*What the exercise asks:* Give again exactly, and only, the lines between the line holding "lmax: [1.3857538, 1.3440963, 1.1994357, 1.0239158]" and the end of the listing, both boundary lines included.

*Given records:*

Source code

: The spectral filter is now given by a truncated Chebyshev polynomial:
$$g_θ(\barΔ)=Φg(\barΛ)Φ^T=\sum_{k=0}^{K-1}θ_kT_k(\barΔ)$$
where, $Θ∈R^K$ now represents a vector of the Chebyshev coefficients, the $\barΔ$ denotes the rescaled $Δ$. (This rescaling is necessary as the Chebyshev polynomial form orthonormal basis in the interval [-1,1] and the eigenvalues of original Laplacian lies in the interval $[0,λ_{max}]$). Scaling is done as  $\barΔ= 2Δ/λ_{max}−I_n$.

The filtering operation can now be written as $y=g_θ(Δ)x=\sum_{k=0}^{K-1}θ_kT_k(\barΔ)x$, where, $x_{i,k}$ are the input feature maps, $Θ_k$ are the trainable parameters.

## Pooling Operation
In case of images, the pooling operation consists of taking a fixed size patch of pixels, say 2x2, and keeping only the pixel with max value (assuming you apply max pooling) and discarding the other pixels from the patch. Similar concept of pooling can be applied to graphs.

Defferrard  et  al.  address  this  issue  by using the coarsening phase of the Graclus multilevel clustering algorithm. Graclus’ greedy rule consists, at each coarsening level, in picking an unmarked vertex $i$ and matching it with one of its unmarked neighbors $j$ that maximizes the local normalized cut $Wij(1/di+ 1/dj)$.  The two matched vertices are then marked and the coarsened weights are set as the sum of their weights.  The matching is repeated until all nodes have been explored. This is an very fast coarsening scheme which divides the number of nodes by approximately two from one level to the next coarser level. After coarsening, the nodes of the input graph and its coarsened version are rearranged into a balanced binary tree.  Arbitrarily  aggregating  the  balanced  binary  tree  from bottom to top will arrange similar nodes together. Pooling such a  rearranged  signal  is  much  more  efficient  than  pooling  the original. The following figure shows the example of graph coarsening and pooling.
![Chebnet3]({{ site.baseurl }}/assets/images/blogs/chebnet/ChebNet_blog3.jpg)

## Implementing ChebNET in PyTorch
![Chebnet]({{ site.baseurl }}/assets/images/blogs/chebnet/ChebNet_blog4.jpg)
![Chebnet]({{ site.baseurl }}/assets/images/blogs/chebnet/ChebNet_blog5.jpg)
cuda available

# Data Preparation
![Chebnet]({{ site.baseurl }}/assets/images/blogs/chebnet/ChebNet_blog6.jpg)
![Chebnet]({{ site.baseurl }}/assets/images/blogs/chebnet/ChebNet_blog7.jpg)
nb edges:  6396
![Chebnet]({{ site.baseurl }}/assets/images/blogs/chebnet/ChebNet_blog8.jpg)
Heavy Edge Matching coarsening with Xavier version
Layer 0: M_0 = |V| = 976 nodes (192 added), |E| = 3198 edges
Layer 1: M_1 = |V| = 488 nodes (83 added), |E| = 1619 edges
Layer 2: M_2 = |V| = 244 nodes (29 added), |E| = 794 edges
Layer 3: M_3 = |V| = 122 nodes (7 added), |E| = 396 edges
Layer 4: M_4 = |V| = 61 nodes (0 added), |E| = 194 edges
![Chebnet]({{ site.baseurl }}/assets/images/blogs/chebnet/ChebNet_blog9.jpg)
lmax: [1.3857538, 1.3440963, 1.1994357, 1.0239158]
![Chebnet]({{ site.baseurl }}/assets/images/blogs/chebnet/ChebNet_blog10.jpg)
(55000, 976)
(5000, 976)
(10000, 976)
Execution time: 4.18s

*Solution:*
lmax: [1.3857538, 1.3440963, 1.1994357, 1.0239158]
![Chebnet]({{ site.baseurl }}/assets/images/blogs/chebnet/ChebNet_blog10.jpg)
(55000, 976)
(5000, 976)
(10000, 976)
Execution time: 4.18s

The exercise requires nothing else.